Of course, in jazz as in any walk of life there exist hierarchies, but in Hamilton's experience there's very little snobbishness in the jazz community: "There's a hierarchy of people on the way up and on the way down and the ones who are at the top I find generally, are very supportive of the ones on the way up or on the way down," Hamilton relates. "They see it as part of the social structure of that dynasty."

Another of Hamilton's major roles is as host of the Linley Hamilton Show—his weekly Friday night jazz program for BBC Radio Ulster. In 2007, when Hamilton pitched his idea to BBC Radio Ulster there was already one long-running jazz show, but Hamilton saw an opportunity and seized it: "Walter Love's jazz show was extremely good but there was maybe a gap in the market for what a lot of the younger players were creating and the influences that they were listening to, which he wasn't able to fill this in during a one-hour show," explains Hamilton. There was a domestic product that I felt needed to be reflected so I approached the BBC about hosting the show seven years ago and it's been running ever since."

Hamilton certainly doesn't take the show for granted: "I owe the BBC a great deal," he admits. It maybe didn't need to have two jazz shows in a small country like Northern Ireland but it does. The BBC champions both the shows and gives me a free rein to play the music I want."

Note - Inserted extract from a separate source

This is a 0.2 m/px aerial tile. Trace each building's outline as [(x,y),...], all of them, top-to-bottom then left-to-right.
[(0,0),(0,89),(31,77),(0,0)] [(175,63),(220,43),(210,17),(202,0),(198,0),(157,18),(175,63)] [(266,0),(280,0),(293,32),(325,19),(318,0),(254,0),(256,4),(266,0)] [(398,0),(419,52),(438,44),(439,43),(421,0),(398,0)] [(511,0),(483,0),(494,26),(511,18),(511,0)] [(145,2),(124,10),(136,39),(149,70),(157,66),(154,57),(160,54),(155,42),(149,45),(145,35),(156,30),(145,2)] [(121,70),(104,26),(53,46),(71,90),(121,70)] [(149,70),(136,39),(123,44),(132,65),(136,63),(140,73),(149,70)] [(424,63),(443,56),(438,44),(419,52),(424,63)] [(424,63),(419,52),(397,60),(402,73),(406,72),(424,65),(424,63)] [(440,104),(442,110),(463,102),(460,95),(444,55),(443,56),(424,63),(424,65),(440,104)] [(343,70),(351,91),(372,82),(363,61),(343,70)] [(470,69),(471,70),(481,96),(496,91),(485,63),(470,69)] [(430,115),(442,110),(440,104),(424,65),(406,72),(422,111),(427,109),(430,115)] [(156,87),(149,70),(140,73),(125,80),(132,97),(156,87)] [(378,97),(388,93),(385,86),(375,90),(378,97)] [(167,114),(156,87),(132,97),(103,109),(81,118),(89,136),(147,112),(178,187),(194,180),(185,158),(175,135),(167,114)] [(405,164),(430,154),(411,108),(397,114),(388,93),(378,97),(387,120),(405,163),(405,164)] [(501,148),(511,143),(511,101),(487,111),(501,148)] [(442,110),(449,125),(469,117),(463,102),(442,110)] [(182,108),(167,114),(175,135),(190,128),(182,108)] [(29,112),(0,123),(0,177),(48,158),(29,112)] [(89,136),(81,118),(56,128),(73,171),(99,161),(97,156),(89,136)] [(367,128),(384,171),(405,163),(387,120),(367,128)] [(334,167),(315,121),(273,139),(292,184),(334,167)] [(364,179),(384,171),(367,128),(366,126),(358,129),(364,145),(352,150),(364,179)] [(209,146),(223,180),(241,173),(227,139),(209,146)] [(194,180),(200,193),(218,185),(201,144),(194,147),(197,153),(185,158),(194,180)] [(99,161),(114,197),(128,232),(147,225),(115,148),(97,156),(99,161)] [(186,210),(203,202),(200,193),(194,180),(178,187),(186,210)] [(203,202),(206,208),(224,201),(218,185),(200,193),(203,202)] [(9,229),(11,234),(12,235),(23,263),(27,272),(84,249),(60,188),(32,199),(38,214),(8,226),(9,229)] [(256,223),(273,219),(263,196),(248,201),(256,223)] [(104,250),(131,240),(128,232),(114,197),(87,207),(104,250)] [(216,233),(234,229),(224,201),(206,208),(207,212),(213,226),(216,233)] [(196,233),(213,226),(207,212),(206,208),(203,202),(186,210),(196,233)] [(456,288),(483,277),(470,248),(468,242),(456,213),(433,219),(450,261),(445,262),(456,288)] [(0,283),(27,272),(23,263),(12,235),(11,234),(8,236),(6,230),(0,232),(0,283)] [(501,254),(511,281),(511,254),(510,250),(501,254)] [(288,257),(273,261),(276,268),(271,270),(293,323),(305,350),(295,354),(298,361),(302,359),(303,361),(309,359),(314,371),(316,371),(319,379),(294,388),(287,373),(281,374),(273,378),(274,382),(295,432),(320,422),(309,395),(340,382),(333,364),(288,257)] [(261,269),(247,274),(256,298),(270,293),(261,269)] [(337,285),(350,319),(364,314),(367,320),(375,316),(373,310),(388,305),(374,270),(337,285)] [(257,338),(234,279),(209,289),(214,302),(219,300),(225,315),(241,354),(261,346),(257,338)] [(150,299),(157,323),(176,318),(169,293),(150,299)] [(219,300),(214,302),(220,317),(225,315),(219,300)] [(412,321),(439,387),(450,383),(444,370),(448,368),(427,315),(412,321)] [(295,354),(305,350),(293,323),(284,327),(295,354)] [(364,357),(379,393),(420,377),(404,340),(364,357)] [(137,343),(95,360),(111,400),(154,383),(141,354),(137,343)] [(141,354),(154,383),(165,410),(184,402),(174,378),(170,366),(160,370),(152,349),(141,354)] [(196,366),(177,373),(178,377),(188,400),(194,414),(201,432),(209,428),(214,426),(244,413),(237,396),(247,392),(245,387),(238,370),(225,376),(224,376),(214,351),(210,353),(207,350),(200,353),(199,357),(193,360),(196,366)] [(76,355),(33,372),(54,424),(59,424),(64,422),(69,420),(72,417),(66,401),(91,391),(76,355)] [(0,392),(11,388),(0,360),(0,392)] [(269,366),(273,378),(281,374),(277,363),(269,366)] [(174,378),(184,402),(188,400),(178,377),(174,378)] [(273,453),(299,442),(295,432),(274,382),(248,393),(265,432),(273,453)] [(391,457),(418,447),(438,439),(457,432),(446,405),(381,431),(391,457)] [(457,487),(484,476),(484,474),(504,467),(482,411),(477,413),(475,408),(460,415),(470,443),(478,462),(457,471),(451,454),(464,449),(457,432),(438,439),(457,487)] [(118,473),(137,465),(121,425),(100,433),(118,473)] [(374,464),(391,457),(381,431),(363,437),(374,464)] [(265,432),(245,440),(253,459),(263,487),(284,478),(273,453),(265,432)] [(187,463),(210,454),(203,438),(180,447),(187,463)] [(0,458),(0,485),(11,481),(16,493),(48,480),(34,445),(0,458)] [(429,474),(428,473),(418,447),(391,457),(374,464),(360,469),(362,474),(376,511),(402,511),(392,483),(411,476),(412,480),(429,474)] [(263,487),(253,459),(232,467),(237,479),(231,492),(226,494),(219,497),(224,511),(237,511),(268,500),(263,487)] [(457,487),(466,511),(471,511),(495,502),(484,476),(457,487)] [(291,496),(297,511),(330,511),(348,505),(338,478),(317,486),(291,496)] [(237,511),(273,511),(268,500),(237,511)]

The BBC also encouraged Hamilton to do interviews with jazz musicians and in addition to promoting Irish and Ireland-based jazz musicans whenever he can, Hamilton has also been able to persuade some great international names to appear on his show: "I've had some incredible interviews with people like [trumpeter] Randy Brecker, singer Bobby McFerrin, [saxophonist] Jan Garbarek, trumpeter Wynton Marsalis, bassist/singer Richard Bona and [bassist/guitarist] Walter Becker from Steely Dan—they've all been guests on the show and it's been a real thrill."

Hamilton has a wish list of musicians he'd still like to interview on his show. Trumpeter Freddie Hubbard, who passed away in 2008 was the one that got away: "I deeply regret not having him on," laments Hamilton. "He was my biggest influence as a trumpet player." Then there's Norwegian trumpeter Mathias Eick: "He's very influential on my music and I believe he has transformed the trumpet almost as much as Michael Brecker transformed the saxophone. The way he sculpts the sound and the way he has restructured the role of the trumpet so that it plays as a rhythm section instrument as well as a melodic instrument makes him one of the most important trumpet players in Europe, if not the world."

Hamilton also cites a very different type of trumpeter in Arturo Sandoval: "Check out the video of him playing the American national anthem at the Orange Bowl and have a box of tissues in close supply and a brush and pan handy because whenever your jaw hits the ground you can brush your teeth up. It's the most unbelievable thing you will ever see," says Hamilton.

Surprisingly perhaps, it's neither a trumpeter or even a jazz musician who tops Hamilton's interview wish list: "The most important person to me in my life musically speaking is [Steely Dan vocalist] Donald Fagan." Hamilton admits to being a late covert to Steely Dan, having discovered them only in the past ten years but the particular magic that Fagan and Becker weave has impacted Hamilton greatly: "There's something about the vocal harmonies, the intelligence of the lyrics and one of the things that gob smacks me is the role of the drummer and how they hardly ever break the groove. In the drum parts there isn't even a fill. The song comes first. That's what music is about, isn't it?"

Hamilton uses the platform of his radio show to tirelessly promote jazz throughout Ireland. He promotes Ireland's jazz festivals and club gigs and profiles the musicians who are the lifeblood of the national jazz scene: "Anywhere there's a gig I tell people about it," Hamilton says, "you know, to try and cement the jazz family."